On May 5 the Fourth Circuit reversed a District Court decision upholding Lloyd’s of London’s rescission of a Maryland surgeon’s disability policies. Lloyd’s had rescinded the policies because the surgeon gave false answers on the application forms. The 4th Cir. found ambiguity in every question, even though that required defining “ambiguity” in a breathtakingly broad way. Everything, it seems, is ambiguous—if an insurance company wrote it.
You be the judge. The surgeon submitted initial applications on Apr. 1, 2011, answering “Yes” to whether he was actively at work and “No” to whether he was aware of facts that could change his occupation or financial stability and whether he was party to a “legal proceeding.” He signed final applications on Aug. 8, answering the same way.
On Apr. 12—between the initial and final applications—he signed a consent order with the Maryland licensing board suspending his license for three months, beginning Aug. 2.
Thirty days after the policies went into effect, he put Lloyd’s on notice of a potential disability claim because of a fall. Lloyd’s investigation turned up the discrepancies between his application answers and the facts. Lloyd’s moved to rescind and won summary judgment at the trial level.

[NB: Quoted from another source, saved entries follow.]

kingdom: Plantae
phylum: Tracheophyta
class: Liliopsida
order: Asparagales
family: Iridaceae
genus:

The surgeon appealed, calling all three questions ambiguous. The 4th Cir. agreed. Its explanation? (1) True, his license was suspended, but he continued to do “administrative work, research, and professional development,” and he remained licensed in D.C. (2) True, he was party to suspension hearings before the Maryland licensing board, but that board isn’t a court and maybe he thought a hearing couldn’t be a “legal proceeding” unless it was in court.
So the 4th Cir. reversed and remanded. The case is Lloyd’s v. Cohen, No. 14-1227 (4th Cir., May 5).